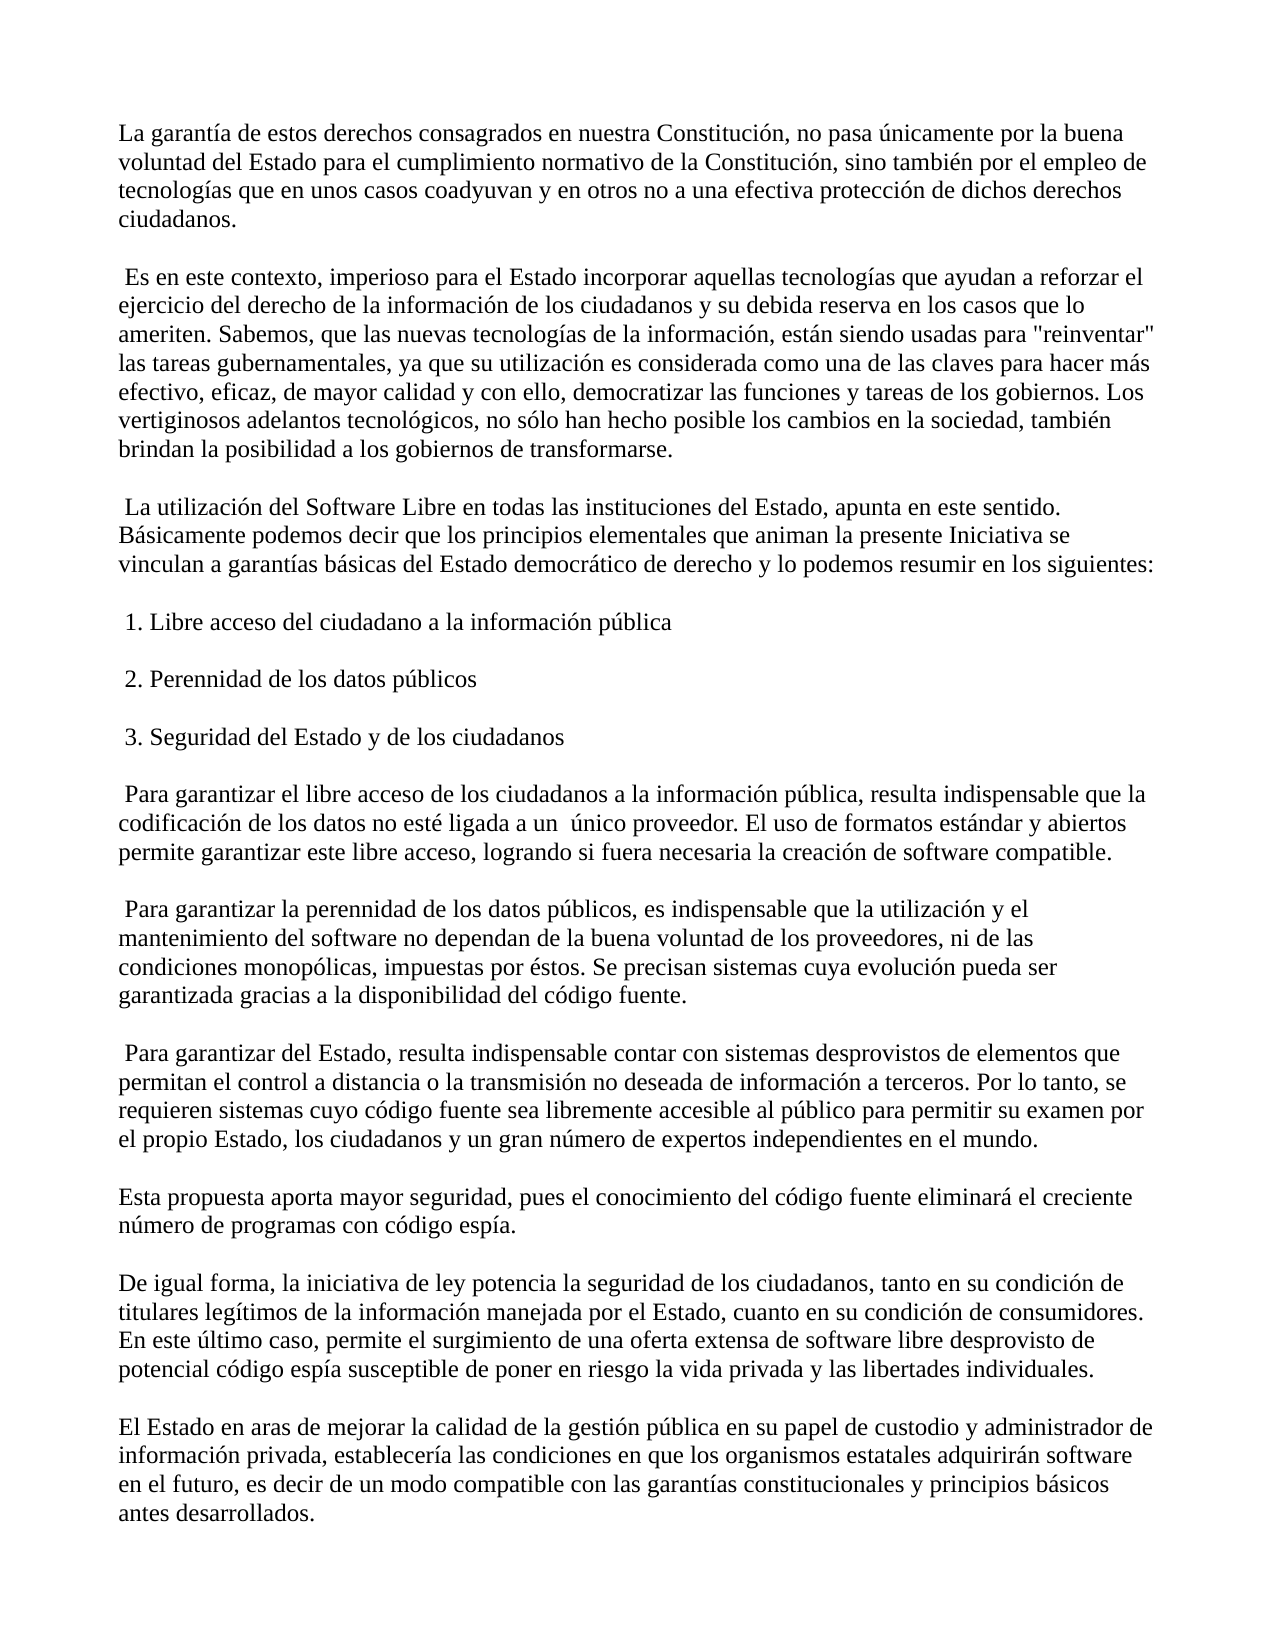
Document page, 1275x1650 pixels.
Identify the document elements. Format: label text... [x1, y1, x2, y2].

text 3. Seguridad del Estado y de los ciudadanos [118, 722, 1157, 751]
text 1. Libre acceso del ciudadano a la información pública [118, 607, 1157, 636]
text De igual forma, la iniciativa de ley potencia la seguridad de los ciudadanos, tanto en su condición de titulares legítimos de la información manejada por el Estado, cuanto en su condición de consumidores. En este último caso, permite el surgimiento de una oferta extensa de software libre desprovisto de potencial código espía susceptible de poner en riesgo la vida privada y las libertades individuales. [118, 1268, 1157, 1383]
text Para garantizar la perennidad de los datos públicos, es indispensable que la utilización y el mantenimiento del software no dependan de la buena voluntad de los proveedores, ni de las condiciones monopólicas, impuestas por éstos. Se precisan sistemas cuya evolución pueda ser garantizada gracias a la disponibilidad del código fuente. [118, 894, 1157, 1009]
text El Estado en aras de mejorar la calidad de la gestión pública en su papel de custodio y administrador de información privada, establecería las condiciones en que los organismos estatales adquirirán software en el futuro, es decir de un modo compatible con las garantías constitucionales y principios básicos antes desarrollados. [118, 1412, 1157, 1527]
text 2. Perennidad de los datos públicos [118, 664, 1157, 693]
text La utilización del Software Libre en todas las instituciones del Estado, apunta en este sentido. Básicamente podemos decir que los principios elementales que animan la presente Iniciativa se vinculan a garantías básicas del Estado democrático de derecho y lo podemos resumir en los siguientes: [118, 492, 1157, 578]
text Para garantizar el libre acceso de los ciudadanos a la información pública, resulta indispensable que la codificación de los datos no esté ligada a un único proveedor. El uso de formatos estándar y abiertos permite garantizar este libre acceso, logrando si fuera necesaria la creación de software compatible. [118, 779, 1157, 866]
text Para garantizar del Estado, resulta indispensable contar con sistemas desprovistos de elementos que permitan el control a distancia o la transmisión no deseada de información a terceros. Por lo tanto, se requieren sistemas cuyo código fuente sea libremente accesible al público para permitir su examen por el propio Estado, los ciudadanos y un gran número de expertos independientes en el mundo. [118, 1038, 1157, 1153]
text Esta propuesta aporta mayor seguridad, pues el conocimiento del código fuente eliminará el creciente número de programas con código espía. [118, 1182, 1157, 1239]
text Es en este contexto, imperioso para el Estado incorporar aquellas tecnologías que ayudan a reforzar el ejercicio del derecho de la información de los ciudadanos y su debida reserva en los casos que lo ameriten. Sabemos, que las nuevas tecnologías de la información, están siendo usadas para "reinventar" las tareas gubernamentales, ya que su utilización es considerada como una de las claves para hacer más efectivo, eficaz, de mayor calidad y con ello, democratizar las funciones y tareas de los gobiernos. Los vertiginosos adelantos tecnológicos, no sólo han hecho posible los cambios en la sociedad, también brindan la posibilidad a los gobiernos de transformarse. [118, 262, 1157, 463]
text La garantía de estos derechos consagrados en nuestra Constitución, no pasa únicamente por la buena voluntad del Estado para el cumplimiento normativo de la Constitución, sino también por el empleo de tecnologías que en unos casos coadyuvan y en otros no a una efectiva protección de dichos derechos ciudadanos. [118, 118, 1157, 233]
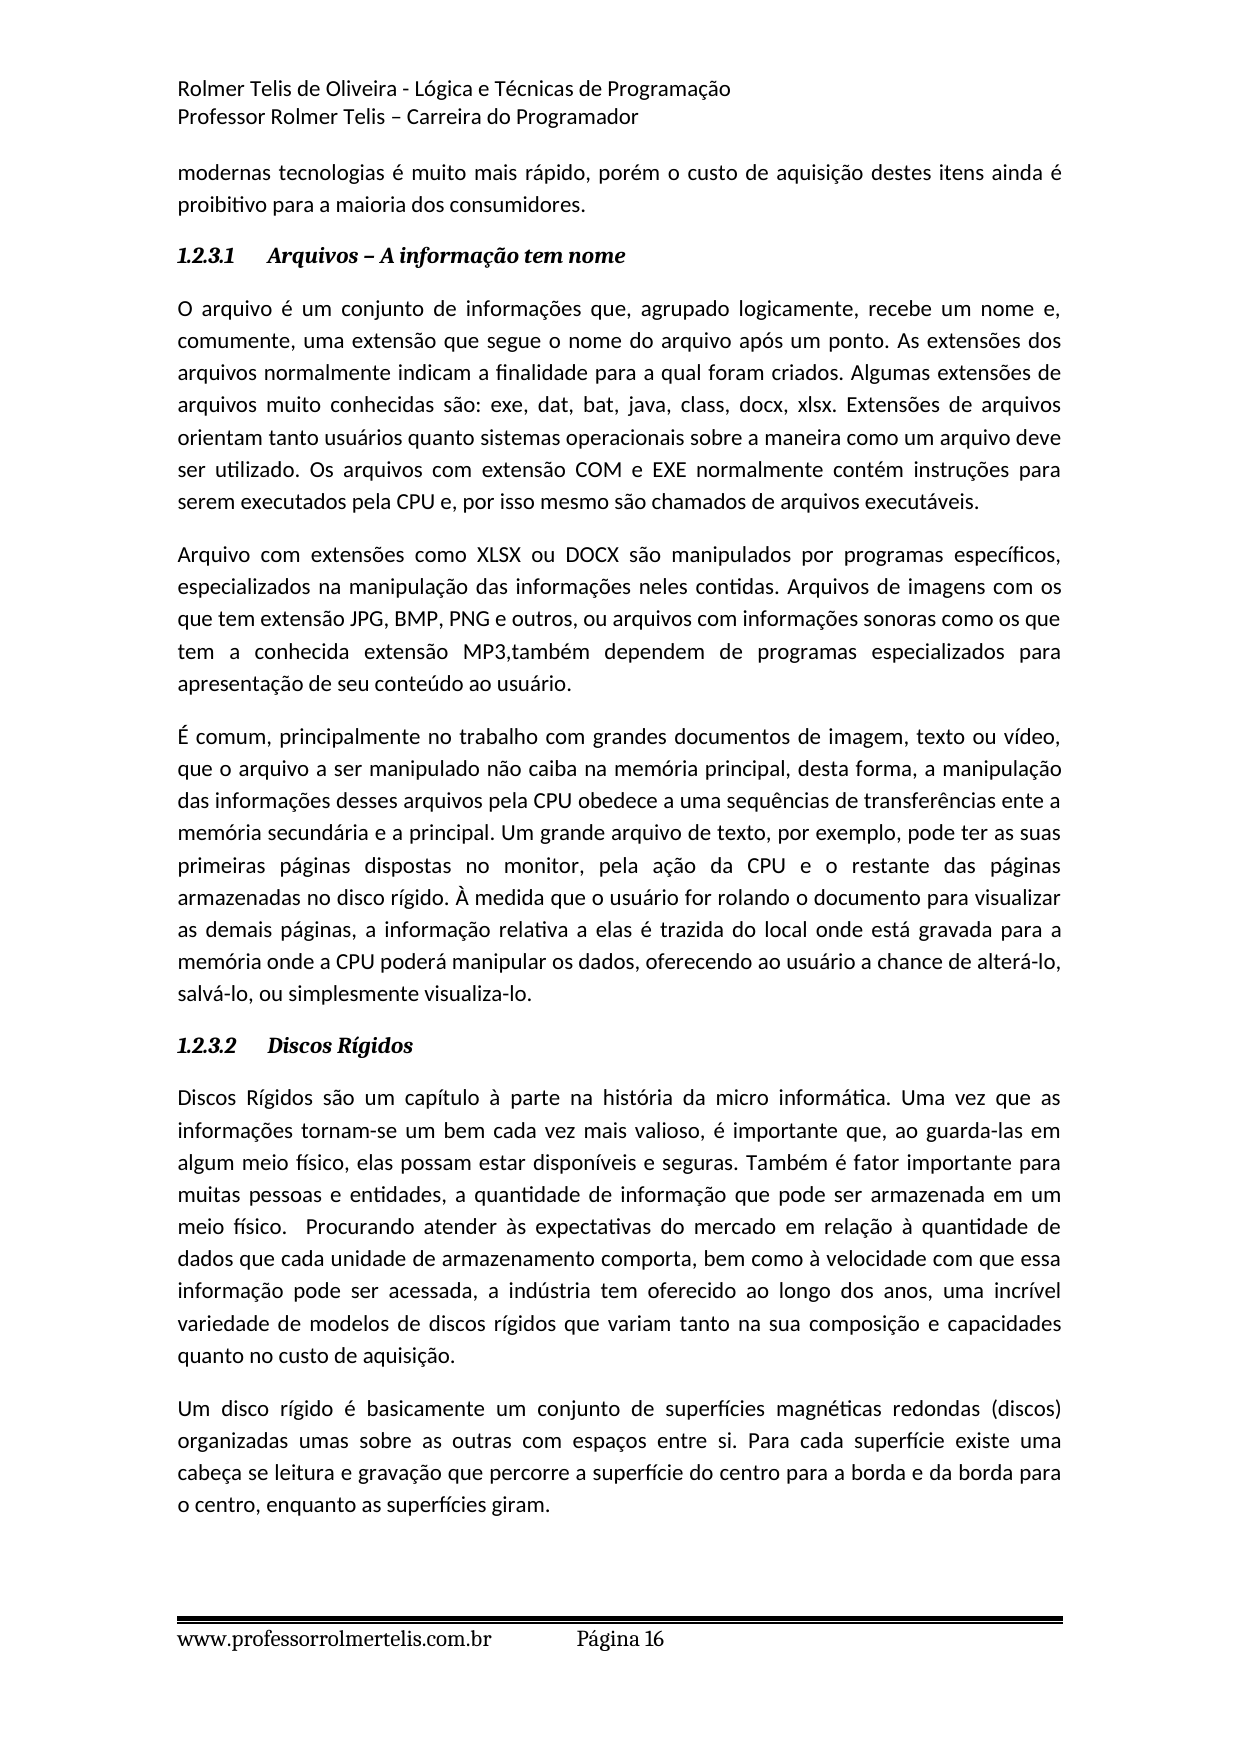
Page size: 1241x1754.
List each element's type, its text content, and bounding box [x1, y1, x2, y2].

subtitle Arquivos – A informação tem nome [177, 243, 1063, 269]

──────────

__SET PROBLEM__.
Replace "Estado" with "Gobierno" throughout the rows above, keeping everything else the same. Leave out the pictures.

__OUTPUT FOR THIS EXERCISE__.
Document page, 1275x1650 pixels.
Identify the document elements. Format: label text... [x1, y1, x2, y2].

text 3. Seguridad del Gobierno y de los ciudadanos [118, 722, 1157, 751]
text 1. Libre acceso del ciudadano a la información pública [118, 607, 1157, 636]
text De igual forma, la iniciativa de ley potencia la seguridad de los ciudadanos, tanto en su condición de titulares legítimos de la información manejada por el Gobierno, cuanto en su condición de consumidores. En este último caso, permite el surgimiento de una oferta extensa de software libre desprovisto de potencial código espía susceptible de poner en riesgo la vida privada y las libertades individuales. [118, 1268, 1157, 1383]
text Para garantizar la perennidad de los datos públicos, es indispensable que la utilización y el mantenimiento del software no dependan de la buena voluntad de los proveedores, ni de las condiciones monopólicas, impuestas por éstos. Se precisan sistemas cuya evolución pueda ser garantizada gracias a la disponibilidad del código fuente. [118, 894, 1157, 1009]
text El Gobierno en aras de mejorar la calidad de la gestión pública en su papel de custodio y administrador de información privada, establecería las condiciones en que los organismos estatales adquirirán software en el futuro, es decir de un modo compatible con las garantías constitucionales y principios básicos antes desarrollados. [118, 1412, 1157, 1527]
text 2. Perennidad de los datos públicos [118, 664, 1157, 693]
text La utilización del Software Libre en todas las instituciones del Gobierno, apunta en este sentido. Básicamente podemos decir que los principios elementales que animan la presente Iniciativa se vinculan a garantías básicas del Gobierno democrático de derecho y lo podemos resumir en los siguientes: [118, 492, 1157, 578]
text Para garantizar el libre acceso de los ciudadanos a la información pública, resulta indispensable que la codificación de los datos no esté ligada a un único proveedor. El uso de formatos estándar y abiertos permite garantizar este libre acceso, logrando si fuera necesaria la creación de software compatible. [118, 779, 1157, 866]
text Para garantizar del Gobierno, resulta indispensable contar con sistemas desprovistos de elementos que permitan el control a distancia o la transmisión no deseada de información a terceros. Por lo tanto, se requieren sistemas cuyo código fuente sea libremente accesible al público para permitir su examen por el propio Gobierno, los ciudadanos y un gran número de expertos independientes en el mundo. [118, 1038, 1157, 1153]
text Esta propuesta aporta mayor seguridad, pues el conocimiento del código fuente eliminará el creciente número de programas con código espía. [118, 1182, 1157, 1239]
text Es en este contexto, imperioso para el Gobierno incorporar aquellas tecnologías que ayudan a reforzar el ejercicio del derecho de la información de los ciudadanos y su debida reserva en los casos que lo ameriten. Sabemos, que las nuevas tecnologías de la información, están siendo usadas para "reinventar" las tareas gubernamentales, ya que su utilización es considerada como una de las claves para hacer más efectivo, eficaz, de mayor calidad y con ello, democratizar las funciones y tareas de los gobiernos. Los vertiginosos adelantos tecnológicos, no sólo han hecho posible los cambios en la sociedad, también brindan la posibilidad a los gobiernos de transformarse. [118, 262, 1157, 463]
text La garantía de estos derechos consagrados en nuestra Constitución, no pasa únicamente por la buena voluntad del Gobierno para el cumplimiento normativo de la Constitución, sino también por el empleo de tecnologías que en unos casos coadyuvan y en otros no a una efectiva protección de dichos derechos ciudadanos. [118, 118, 1157, 233]
Page size: 1241x1754.
List each element's type, its text content, and bounding box [x1, y1, x2, y2].

subtitle Arquivos – A informação tem nome [177, 243, 1063, 269]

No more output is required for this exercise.